* [EXERCISE INSTRUCTIONS]: The required output is the lines below from the line containing "Incorporación" to the line containing "próximos años, tomando como referencia", inclusive, retyped exactly. No other lines belong in it.

* [Stored data entries]:
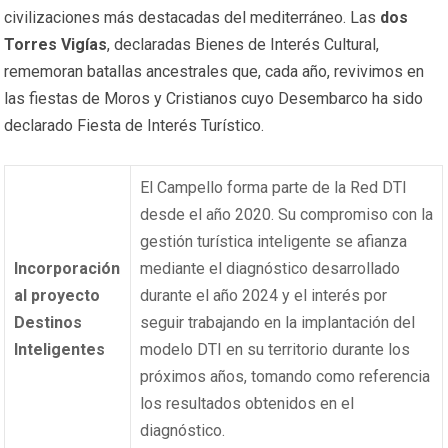
civilizaciones más destacadas del mediterráneo. Las
dos
Torres Vigías
, declaradas Bienes de Interés Cultural,
rememoran batallas ancestrales que, cada año, revivimos en
las fiestas de Moros y Cristianos cuyo Desembarco ha sido
declarado Fiesta de Interés Turístico.
El Campello forma parte de la Red DTI
desde el año 2020. Su compromiso con la
gestión turística inteligente se afianza
Incorporación
mediante el diagnóstico desarrollado
al proyecto
durante el año 2024 y el interés por
Destinos
seguir trabajando en la implantación del
Inteligentes
modelo DTI en su territorio durante los
próximos años, tomando como referencia
los resultados obtenidos en el
diagnóstico.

* [SOLUTION TO THE EXERCISE]:
Incorporación
mediante el diagnóstico desarrollado
al proyecto
durante el año 2024 y el interés por
Destinos
seguir trabajando en la implantación del
Inteligentes
modelo DTI en su territorio durante los
próximos años, tomando como referencia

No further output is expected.